Итак, мне разрешили предстать перед врачами. За день до этого я весил около сорока килограммов. Теперь я стоял по стойке «смирно» в одной рубашке и с медицинской картой в руках перед врачом-эсэсовцем и его свитой.
— Где ты работал раньше? — спросил он.
— В оружейной команде.
— В ту же команду. Все.
Итак, меня выписали. Последние дни капо что-то сердился на меня. Поэтому он и конфисковал мою трубку. Утром он ходил злой, как чёрт. Несколько раз я просил его, чтобы он дал мне одежду, но всё без толку. Потом я спросил, нельзя ли мне немного полежать на койке, так как у меня снова поднялась температура. Но именно об этом и не следовало с ним говорить, так как он вспомнил об этой проклятой койке. Он посмотрел на неё и поднял страшный шум: сорвал одеяло и потребовал, чтобы я немедленно перестелил мою свинскую постель.

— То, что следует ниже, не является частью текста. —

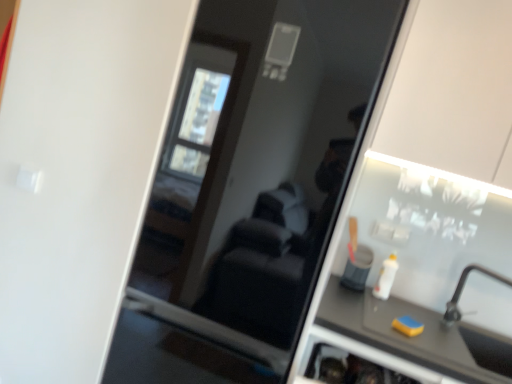
Question: Relative to white plastic bottle at right, is transparent glass screen door at center in front or behind?

Choices:
 (A) behind
 (B) front

Answer: (B)

Question: Is transparent glass screen door at center spatially inside white plastic bottle at right, or outside of it?

Choices:
 (A) inside
 (B) outside

Answer: (B)

Question: Considering the real-world distances, which object is closest to the white plastic bottle at right?

Choices:
 (A) yellow sponge at lower right
 (B) matte black counter top at lower right
 (C) transparent glass screen door at center
 (D) silver metallic faucet at lower right

Answer: (B)

Question: Based on their relative distances, which object is farther from the yellow sponge at lower right?

Choices:
 (A) white plastic bottle at right
 (B) matte black counter top at lower right
 (C) silver metallic faucet at lower right
 (D) transparent glass screen door at center

Answer: (D)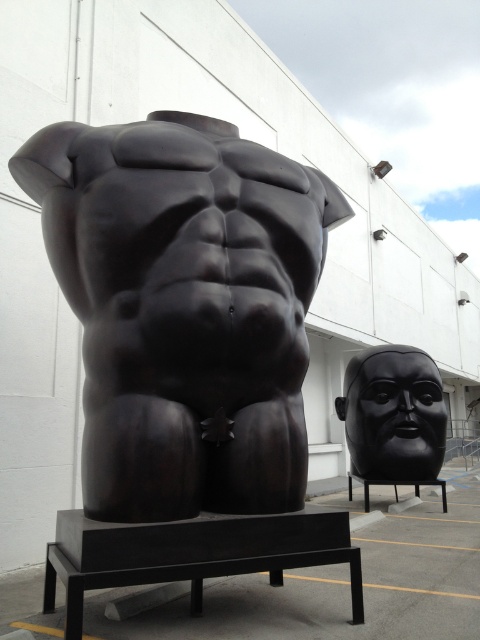
Question: Is black glossy mask at right in front of black metal bench at lower right?

Choices:
 (A) no
 (B) yes

Answer: (A)

Question: From the image, what is the correct spatial relationship of matte black bench at center in relation to black metal bench at lower right?

Choices:
 (A) left
 (B) right

Answer: (A)

Question: Which of the following is the farthest from the observer?

Choices:
 (A) glossy black torso at center
 (B) matte black bench at center
 (C) black glossy mask at right
 (D) black metal bench at lower right

Answer: (C)

Question: Which of the following is the closest to the observer?

Choices:
 (A) glossy black torso at center
 (B) black metal bench at lower right
 (C) black glossy mask at right
 (D) matte black bench at center

Answer: (D)

Question: Which is nearer to the black glossy mask at right?

Choices:
 (A) glossy black torso at center
 (B) matte black bench at center

Answer: (A)

Question: Does glossy black torso at center have a larger size compared to matte black bench at center?

Choices:
 (A) no
 (B) yes

Answer: (B)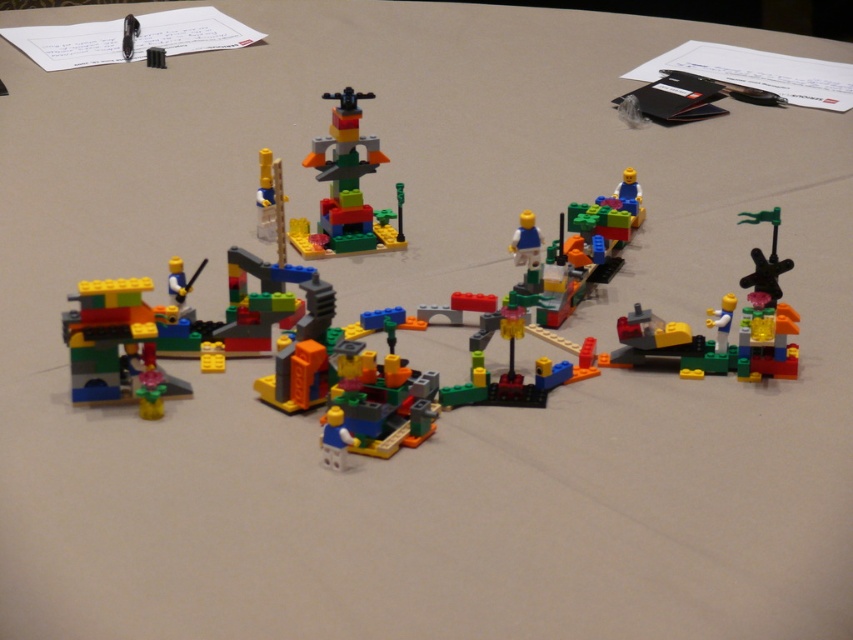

Я встал босыми ногами на край нижней койки и попытался постелить одеяло так, чтобы оно было ровным и плоским, как доска. На нижней койке лежал больной, только накануне прибывший сюда; он был при смерти. Капо забраковал мою работу и снова сорвал одеяло. Он даже угрожал мне побоями, если я не выполню как следует его приказание, Я промучился с этой чёртовой койкой часа два и, наверное, возился бы ещё дольше, если бы не одно счастливое обстоятельство. Катю, который должен был отвести «освобождённых» в новый лагерь, стал искать, куда девался выписанный со «станции 3». Только тогда моя постель была принята и мне выдали кое-какие лохмотья да пару деревянных колодок. Обеда я так и не получил, потому что провозился с койкой.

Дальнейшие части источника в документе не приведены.